Realizing these ambitious goals will require both political will and the know-how among care providers on-the-ground among other requirements.
Universal health coverage is defined in the World Health Report, 2010 – ‘all people with access to needed health services’, ‘quality’, ‘does not expose the user to financial hardship’.
UHC covers six technical areas: Primary health care access, quality health care, provider payment, population coverage, information technology, health financing. It’s going to be a futile task addressing the cover (health financing, population coverage, access and provider payment) and sideline quality care. Quite a lot goes into the quality care concept and it is the rider that the private hospitals thrive on.
let’s get the Great agenda out of ‘on paper’. Benchmarking is not good enough, that is still lab work (in vitro). Let us drive it on the hard surface, where the rubber meets the road. Kenya’s health system.
We must ask hard questions.
The big question most people were asking is – How do we make universal health care for all Kenya a reality? In the words of one nurse, ‘the ultimate aspiration ought to be universal health care for all patients (as well as for care providers themselves) and not just universal health cover’.
Maybe we just start with the cover, the care will follow suit. Can we have the universal cover which is devoid of universal care? Your guess is as good as mine. The answer is a resounding Yes! To be fair I feel cover should come first.
Makueni Governor Kivutha Kibwana, who has been able to implement a form of universal coverage in his county explained that all it took was doing the math.

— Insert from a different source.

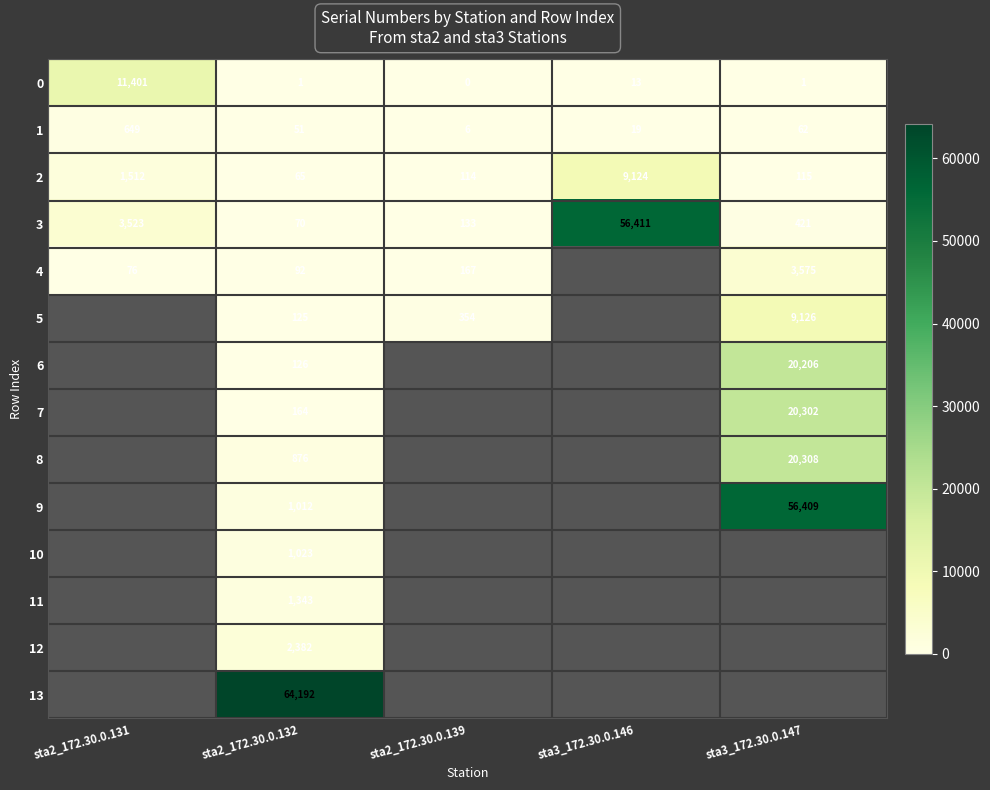

What is the total value across all series at sta2_172.30.0.132?

71522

“It’s actually very simple. We did the math: How many people come to pay in hospitals and how much do they pay? Suppose we take the 162,000 households and divide the amount? We found that if every household paid Sh500, we would be able to get the money that everybody pays when they come to our facilities. Through that we have 70 per cent coverage,”

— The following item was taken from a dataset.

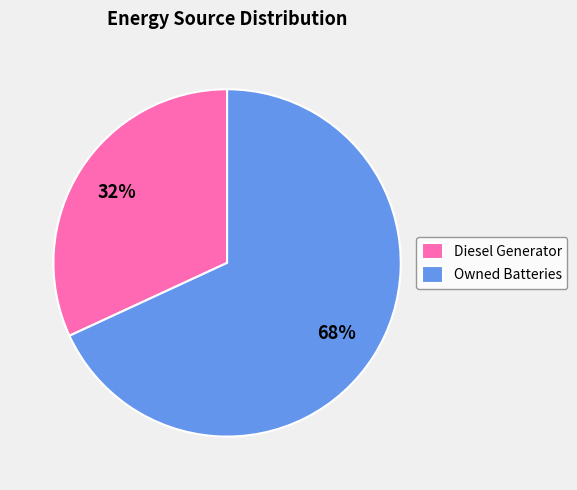

What percentage is the Diesel Generator slice, to the nearest percent?

32%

This blog has tried to address some of these questions.
1. Were health care costs provider induced and not client demanded? Please follow the link
2. rising care costs in Kenya and how to cure the insanity. Please follow the link
3. Were health care costs in Kenya driven by an insatiable demand to make more profit or there was more? Please follow the link
4. Showcasing concern for health care costs in Kenya. Please follow the link
5. Bring your hospital bill up to date by interrogating it. Please follow the link
Next, we will be looking at the concept of universal care (not just the cover). Meanwhile, what can we learn from Cuba next? Why Cuba?
Kenyans want to see if the Cubans can make them at least realize their right to health. This right was contested vis a vis labour rights of health care workers in much of 2017.
Quote link KNHCR dated 2016‘… the sector is slowly degenerating further into a ‘no-access’ to healthcare at all let alone the quality of services offered. It is disturbing to see patients in dire need of treatment lying desolate on waiting benches in county hospitals. It is equally moving to see frail patients, some carried on wheelbarrows because they could not afford ambulance charges being turned away’.
Kenya has yet to come up with a comprehensive health workforce strategy with detailed norms and standards yet we know that human resources for health (HRH) is among the biggest headaches for the nation now. Shouldn’t we have addressed this matter before embarking on UHC? Even the best intentions might not fix our health systems unless they deal with this. UHC presents an important opportunity to sort out the HRH mess.